TEXT SHOWN:
○ ○ ○ ○ ○ ○ ○

A New York City law that takes effect on July 18, 2018 requires employers to accommodate certain requests by employees for temporary changes in their schedules. To be covered by this law, the employee must have worked for the employer for at least 120 days, must work at least 80 hours per year, and must not be covered by a collective bargaining agreement containing different provisions for schedule changes.

A covered employee is entitled under the law to request two temporary schedule changes per calendar year, where the schedule change is needed (1) to provide care for a minor child or other care recipient; (2) to attend a legal proceeding or hearing for subsistence benefits for the employee, the employee’s family member, or the employee’s care recipient; or (3) to attend to any circumstance that would constitute a basis for leave under New York City’s Earned Safe and Sick Time Act (including illness of the employee or a family member, medical diagnosis or treatment, or seeking shelter from domestic abuse).

The employer is required to grant two temporary schedule changes per employee per calendar year, each for one business day. (If the employer allows the employee to use two business days for a single request, it is not required to grant a second request.) A temporary schedule change may include using paid time off, working remotely, swapping or shifting work hours, or using short-term unpaid leave. This new law does not affect employers’ other legal obligations under the sick leave and disability laws.

○ ○ ○ ○ ○ ○ ○

RECORD SET:

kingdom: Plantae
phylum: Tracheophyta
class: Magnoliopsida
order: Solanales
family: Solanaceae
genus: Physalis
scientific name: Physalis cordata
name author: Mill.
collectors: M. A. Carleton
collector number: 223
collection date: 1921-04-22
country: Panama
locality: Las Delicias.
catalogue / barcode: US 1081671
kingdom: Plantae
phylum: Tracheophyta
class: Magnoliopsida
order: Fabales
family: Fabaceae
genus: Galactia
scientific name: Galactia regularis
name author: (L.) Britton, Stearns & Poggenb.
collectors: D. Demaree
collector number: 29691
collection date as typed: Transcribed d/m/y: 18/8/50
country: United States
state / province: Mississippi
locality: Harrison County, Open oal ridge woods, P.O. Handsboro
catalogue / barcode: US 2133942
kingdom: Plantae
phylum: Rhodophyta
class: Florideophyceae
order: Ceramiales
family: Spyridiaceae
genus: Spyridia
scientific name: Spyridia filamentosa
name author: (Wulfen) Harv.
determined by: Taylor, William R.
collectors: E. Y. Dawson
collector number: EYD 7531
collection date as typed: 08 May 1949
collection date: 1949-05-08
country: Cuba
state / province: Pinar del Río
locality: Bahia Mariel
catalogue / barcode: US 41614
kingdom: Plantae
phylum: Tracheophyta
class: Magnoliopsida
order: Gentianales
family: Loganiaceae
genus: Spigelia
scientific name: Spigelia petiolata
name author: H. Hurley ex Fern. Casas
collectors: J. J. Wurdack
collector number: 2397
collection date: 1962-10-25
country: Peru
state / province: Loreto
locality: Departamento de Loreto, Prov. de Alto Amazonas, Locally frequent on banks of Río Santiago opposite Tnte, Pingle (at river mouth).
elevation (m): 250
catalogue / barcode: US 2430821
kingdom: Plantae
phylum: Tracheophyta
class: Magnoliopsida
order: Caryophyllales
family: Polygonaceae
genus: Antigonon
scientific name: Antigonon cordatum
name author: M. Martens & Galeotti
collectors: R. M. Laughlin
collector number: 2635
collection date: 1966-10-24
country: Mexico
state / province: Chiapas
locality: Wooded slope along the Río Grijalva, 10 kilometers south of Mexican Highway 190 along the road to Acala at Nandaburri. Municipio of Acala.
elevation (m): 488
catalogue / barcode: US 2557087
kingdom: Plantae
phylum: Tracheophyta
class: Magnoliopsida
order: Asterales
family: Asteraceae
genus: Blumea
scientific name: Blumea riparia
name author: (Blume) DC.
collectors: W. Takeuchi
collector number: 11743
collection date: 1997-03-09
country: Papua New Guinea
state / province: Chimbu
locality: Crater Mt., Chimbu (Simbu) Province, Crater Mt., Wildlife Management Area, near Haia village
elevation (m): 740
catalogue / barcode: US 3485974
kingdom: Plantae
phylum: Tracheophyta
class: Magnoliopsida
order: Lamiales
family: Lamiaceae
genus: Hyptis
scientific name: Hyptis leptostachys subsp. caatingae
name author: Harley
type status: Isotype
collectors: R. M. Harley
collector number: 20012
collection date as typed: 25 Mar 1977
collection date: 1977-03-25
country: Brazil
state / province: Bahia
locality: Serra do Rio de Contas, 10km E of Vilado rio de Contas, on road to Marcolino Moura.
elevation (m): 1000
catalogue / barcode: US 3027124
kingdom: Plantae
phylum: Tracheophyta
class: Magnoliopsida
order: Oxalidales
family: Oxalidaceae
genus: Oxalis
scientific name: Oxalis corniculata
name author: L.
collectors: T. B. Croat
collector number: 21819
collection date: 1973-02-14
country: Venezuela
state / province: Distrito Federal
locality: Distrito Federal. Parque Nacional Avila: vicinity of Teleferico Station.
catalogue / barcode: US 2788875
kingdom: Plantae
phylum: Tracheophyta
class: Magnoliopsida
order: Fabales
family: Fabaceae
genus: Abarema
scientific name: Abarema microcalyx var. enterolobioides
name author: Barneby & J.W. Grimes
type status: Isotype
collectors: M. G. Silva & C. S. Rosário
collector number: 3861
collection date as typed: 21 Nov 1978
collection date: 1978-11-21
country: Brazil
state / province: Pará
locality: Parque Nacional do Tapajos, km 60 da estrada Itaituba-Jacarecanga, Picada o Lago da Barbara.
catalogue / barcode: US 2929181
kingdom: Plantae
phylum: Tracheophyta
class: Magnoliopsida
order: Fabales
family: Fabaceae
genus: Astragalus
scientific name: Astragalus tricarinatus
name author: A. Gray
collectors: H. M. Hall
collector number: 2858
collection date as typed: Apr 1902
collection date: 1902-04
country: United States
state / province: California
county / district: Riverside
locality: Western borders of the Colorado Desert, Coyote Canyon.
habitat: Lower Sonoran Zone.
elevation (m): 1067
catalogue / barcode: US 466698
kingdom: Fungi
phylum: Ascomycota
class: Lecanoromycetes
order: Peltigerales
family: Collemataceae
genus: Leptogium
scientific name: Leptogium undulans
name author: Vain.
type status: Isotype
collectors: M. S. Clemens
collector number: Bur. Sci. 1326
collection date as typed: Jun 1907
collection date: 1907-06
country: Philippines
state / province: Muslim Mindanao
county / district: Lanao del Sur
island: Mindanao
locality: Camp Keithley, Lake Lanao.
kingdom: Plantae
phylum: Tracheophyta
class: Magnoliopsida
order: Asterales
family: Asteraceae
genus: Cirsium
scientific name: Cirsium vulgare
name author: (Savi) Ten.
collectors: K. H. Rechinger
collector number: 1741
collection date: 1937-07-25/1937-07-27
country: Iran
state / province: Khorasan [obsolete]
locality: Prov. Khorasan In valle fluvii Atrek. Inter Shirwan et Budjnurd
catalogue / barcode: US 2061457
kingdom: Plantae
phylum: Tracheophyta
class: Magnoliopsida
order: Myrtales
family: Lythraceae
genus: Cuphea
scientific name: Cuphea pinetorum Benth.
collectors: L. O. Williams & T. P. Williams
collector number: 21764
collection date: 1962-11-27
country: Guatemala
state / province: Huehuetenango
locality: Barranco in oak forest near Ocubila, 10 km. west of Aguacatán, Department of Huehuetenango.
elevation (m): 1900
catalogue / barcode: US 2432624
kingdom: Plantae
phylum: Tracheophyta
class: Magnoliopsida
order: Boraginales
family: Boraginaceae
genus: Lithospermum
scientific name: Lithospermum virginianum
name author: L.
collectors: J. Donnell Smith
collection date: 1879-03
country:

○ ○ ○ ○ ○ ○ ○

From the text on the New York City temporary schedule-change law, list every form that a temporary schedule change may take.

ANSWER SECTION:
- Using paid time off
- Working remotely
- Swapping or shifting work hours
- Using short-term unpaid leave